A serial shell will both allow for file transfer and management using python scripts on my laptop, and will offer real-time display commands -- it will easily act as an attached USB e-paper display that scripts can use for real-time information displays, for sending plots to from a Jupyter notebook, to display a "NOTES" file that can be edited and
updated as an extra memory besides paper and pencil while working on stuff... etc.. etc.

In my initial testing, I'm VERY pleased with the battery life with the esp32 running continuously, updating the display with encoder pin states, voltage, etc. on the little 1200mAh battery I got just to test/prototype with... I'd planned to order the largest battery that would fit in the case whenever I get to the case-building point, but my test code ran for well over six hours bringing the voltage from ~4.16 down to ~3.86 without ever going into sleep... it's a 3.7V battery... so with the device in deep sleep (or off) most of the time between briefly waking to turn the page, the battery I've got should actually provide days if not weeks of charge before it reaches a conservative low cut-off like 3V... and... shoot... it weighs nothing... and since I was chicken and paid more for the flexible screen because I had images of the glass e-ink panels shattering in eventual drops, the end build should be remarkably light which is a nice surprise since that wasn't a feature I was trying to optimize for.
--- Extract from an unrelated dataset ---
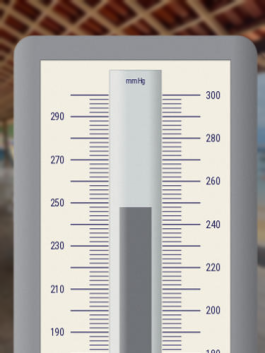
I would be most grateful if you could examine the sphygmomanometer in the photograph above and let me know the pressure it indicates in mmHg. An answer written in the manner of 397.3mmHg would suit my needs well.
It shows 248mmHg
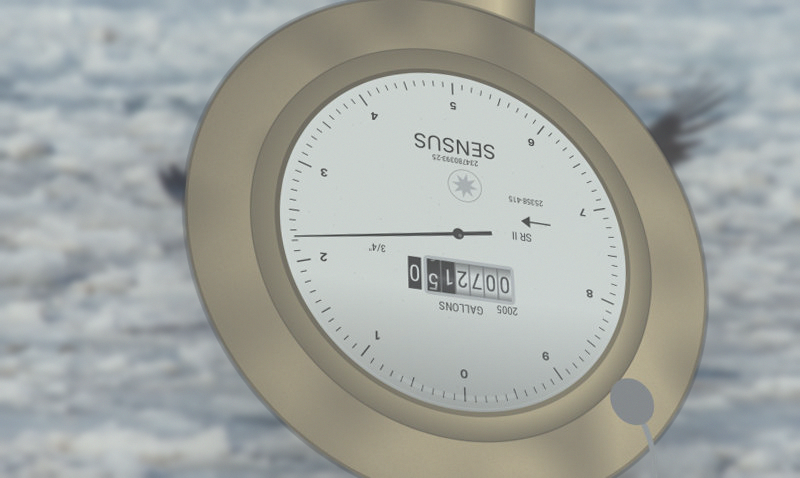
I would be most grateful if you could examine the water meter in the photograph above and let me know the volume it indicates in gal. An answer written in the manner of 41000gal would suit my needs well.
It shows 72152.2gal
Just 'finished' a tool that others mixing micro-controllers and ePaper might find useful:
GitHub - stevenaleach/PDFto4BC: A small command line tool and Python library for scaling, cropping, and converting .PDF documents to a 16-shade (e-ink targeted) pixmap container format at target screen resolution along with metadata and plain-text that is designed to be easily handled by microcontrollers. See: https://github.com/stevenaleach/PDFto4BC/blob/main/4BC.ipynb It.s a Python tool to convert .PDF files into a form more friendly to low power low memory devices. Pages are run-length encoded pixel-pairs (two pixels per byte) and the compression seems to average at about 14% of what the raw (1 byte per pixel) pixmaps would take up. I'm converting to 1404x1872 because that's the size of the Waveshare display I'm waiting on. The first full book I converted was Stephen Levy's 'Hackers' - 520 pages that would occupy 1.366 GB as uncompressed pixmaps or 683.3MB as packed pixels, two per byte -- the run-length compression brings this down to ~170MB with no cropping applied - 215MB with nice cropping to nearly eliminate margins. Not too bad - at that ratio I can store nearly 2,500 pages per GB - and some texts compress better - I've been testing on several .PDFs of Creative Commons licensed books, and when I ran the file I have for Charles Stross's book 'Accelerando' (819 pages), it came out at 186MB -- or 4,500 pages per GB.... fonts matter... text with thicker and softer fonts will compress less than those with thin and sharp edged fonts... and of course images don't compress well (the cover of Hackers, for instance squeezes down to about 34% of the 'raw'' size while the pages are about 14%).